Stored items from a collection:

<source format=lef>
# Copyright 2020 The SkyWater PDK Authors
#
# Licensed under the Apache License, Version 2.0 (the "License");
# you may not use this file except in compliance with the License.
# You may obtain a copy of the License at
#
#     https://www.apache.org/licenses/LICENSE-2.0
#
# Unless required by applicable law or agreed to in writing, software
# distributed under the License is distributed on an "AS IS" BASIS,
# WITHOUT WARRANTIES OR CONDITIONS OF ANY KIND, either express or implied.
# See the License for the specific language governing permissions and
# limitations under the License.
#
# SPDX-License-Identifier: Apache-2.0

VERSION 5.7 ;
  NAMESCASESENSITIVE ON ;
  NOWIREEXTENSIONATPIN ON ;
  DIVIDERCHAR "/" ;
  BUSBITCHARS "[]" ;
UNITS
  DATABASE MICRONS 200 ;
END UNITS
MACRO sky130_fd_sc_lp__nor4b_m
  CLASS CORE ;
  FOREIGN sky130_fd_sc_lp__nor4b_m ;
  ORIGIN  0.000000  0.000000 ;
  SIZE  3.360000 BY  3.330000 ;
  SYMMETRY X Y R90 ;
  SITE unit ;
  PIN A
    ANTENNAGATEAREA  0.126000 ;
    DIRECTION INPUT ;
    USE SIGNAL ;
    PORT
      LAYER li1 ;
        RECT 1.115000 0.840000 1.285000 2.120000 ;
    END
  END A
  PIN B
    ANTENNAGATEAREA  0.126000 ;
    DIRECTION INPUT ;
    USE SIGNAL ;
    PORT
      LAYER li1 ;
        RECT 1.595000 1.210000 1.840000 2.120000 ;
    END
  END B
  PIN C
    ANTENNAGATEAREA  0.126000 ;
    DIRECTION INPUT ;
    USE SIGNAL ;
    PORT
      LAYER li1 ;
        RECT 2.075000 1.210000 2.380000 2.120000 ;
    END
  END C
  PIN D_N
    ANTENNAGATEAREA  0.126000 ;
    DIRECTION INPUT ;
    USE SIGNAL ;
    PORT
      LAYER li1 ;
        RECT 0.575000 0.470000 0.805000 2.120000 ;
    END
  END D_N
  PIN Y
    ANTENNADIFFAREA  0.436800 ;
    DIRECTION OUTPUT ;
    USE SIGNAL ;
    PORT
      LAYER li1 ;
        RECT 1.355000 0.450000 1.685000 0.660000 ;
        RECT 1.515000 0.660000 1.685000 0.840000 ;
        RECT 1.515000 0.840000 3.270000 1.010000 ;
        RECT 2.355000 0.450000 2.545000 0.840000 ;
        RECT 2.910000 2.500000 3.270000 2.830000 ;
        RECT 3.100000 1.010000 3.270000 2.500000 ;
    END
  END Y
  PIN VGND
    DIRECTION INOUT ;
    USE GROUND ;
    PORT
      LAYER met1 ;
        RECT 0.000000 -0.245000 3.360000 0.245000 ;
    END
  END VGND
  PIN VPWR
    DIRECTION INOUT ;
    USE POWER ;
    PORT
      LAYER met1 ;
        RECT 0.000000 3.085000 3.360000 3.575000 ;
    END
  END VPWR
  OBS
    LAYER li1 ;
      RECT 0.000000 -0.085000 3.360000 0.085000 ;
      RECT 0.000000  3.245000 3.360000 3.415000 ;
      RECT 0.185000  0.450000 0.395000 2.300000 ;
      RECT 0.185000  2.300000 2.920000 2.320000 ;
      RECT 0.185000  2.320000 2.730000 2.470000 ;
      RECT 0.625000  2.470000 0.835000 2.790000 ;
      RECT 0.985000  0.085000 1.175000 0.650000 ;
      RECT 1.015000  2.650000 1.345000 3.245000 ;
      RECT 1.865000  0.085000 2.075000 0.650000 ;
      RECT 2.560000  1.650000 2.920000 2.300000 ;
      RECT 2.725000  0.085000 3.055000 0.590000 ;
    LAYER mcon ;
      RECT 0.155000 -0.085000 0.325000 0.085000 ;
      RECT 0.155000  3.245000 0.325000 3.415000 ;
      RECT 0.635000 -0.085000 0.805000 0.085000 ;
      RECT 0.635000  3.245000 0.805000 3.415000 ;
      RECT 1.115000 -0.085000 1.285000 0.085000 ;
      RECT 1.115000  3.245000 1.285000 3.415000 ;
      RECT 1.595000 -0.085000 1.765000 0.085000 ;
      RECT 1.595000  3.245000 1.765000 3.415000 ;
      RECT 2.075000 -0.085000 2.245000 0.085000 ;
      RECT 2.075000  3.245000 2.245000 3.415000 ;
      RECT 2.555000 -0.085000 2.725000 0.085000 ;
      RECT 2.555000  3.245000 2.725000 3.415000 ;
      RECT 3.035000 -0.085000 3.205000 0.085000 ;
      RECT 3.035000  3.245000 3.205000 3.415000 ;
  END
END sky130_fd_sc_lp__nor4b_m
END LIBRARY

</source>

* * *

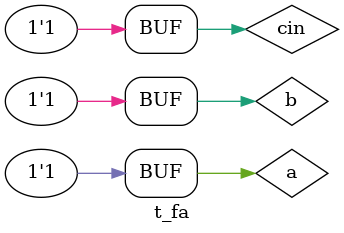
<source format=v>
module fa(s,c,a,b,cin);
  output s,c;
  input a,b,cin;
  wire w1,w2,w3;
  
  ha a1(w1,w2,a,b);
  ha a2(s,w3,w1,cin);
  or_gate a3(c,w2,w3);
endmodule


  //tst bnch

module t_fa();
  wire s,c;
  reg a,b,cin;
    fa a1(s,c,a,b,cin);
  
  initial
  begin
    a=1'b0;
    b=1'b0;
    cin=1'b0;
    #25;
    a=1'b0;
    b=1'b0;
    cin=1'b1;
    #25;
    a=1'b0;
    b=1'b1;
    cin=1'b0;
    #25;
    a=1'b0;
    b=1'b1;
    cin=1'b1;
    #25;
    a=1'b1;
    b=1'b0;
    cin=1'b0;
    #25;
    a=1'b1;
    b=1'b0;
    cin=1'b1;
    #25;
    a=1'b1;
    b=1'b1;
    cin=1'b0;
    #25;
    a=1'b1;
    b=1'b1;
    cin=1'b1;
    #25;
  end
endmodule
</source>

Try it: Only lines with the word "under" are wanted, so copy each one from the records.

Written solution:
# Licensed under the Apache License, Version 2.0 (the "License");
# distributed under the License is distributed on an "AS IS" BASIS,
# limitations under the License.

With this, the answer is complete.